DATA SUPPLIED:

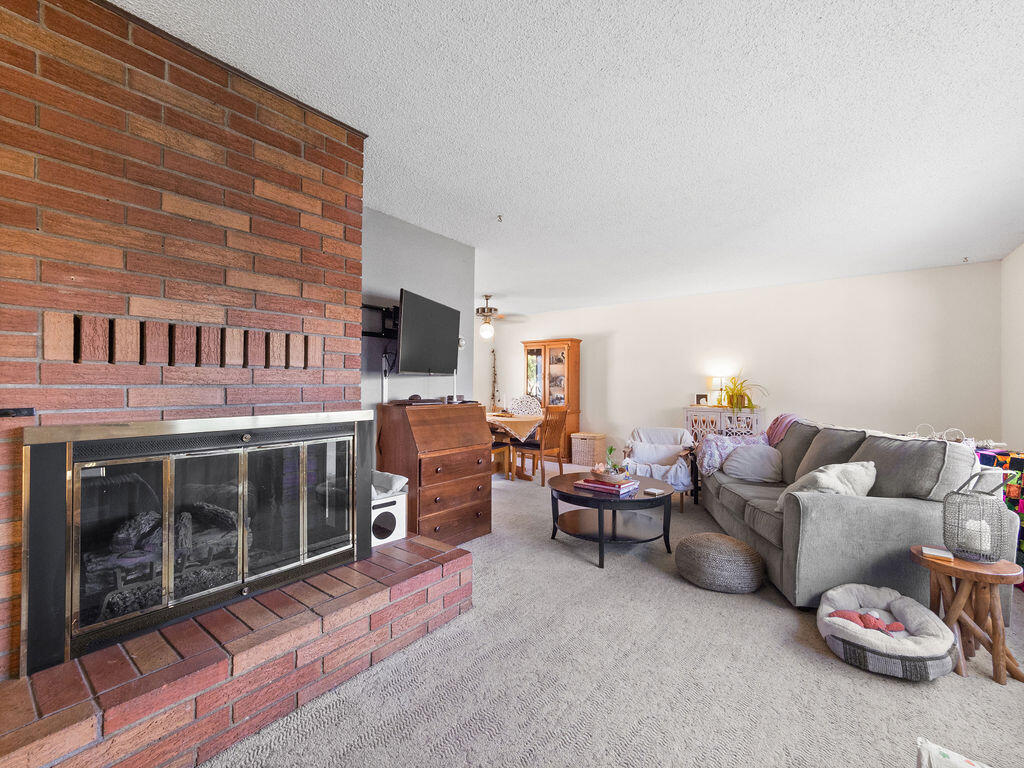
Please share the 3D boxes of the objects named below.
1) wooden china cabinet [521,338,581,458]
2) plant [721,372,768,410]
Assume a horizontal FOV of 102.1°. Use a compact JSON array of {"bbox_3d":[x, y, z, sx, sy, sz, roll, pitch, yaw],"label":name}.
[{"bbox_3d":[0.648,0.255,6.852,0.890,1.920,0.420,0,0,36],"label":"wooden china cabinet"},{"bbox_3d":[2.955,0.109,5.264,0.550,0.480,0.480,0,0,36],"label":"plant"}]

TASK INSTRUCTIONS:
Reproduce the records above from their first line to the line bearing "2) plant [721,372,768,410]", both ends included, leaving every picture out.

COMPLETED TASK:
Please share the 3D boxes of the objects named below.
1) wooden china cabinet [521,338,581,458]
2) plant [721,372,768,410]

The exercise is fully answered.